Es decir, la mencionada circular no constituyó una regulación general de la asistolia fetal como método disponible para abortar en la causal 2, ni tenía la amplitud que posteriormente adquirió bajo el gobierno de Gabriel Boric.
Actualmente, la Norma Técnica N° 259, aprobada mediante el Decreto Exento N° 16, de fecha 3 de marzo de 2026, incorporó expresamente la asistolia fetal como una técnica de "medicina materno-fetal para la interrupción médica del embarazo por indicación fetal, entre otros casos, frente a una anomalía congénita de mal pronóstico vital diagnosticada después de las 22 semanas de gestación". Eso como novedad, además de su utilización en determinados embarazos múltiples como ya se había contemplado.

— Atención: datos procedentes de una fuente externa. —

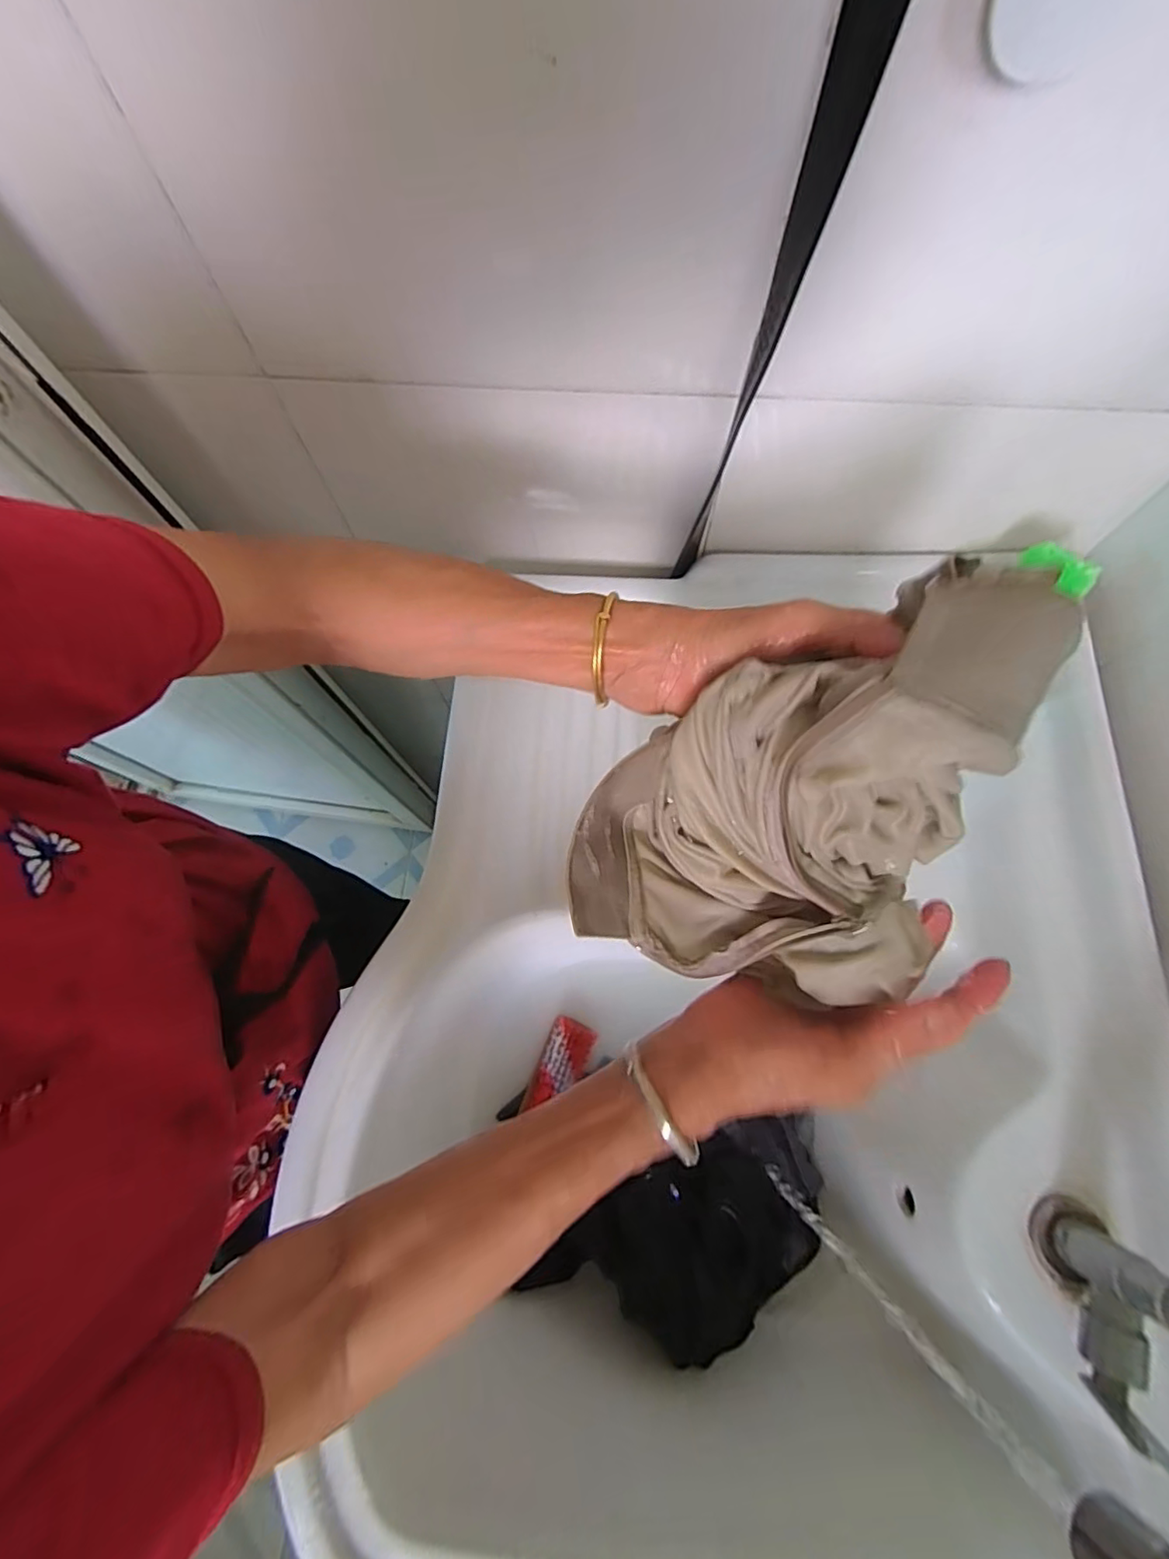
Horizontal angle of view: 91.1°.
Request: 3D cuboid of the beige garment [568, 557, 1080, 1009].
[{"bbox_3d":[0.078,0.017,0.268,0.158,0.190,0.141,7,71,4],"label":"beige garment"}]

Por eso, creo que es importante distinguir dos afirmaciones que pueden parecer similares, pero que no lo son. La asistolia fetal no estaba regulada desde antes de esa ley. En momentos en que debatimos el proyecto "Escucha su Corazón", debemos hacerlo sobre la base de hechos y normas, no de aproximaciones.
Por eso, afirmar que la asistolia o feticidio ya era parte de la normativa chilena antes de la ley 21.030 que estableció tres causales bajo las cuales el aborto dejó de ser penalizado, es incorrecto. Fueron las normas técnicas posteriores las que normaron la manera en que el sistema sanitario implementó las prestaciones y, con el tiempo, fueron incorporando procedimientos médicos específicos.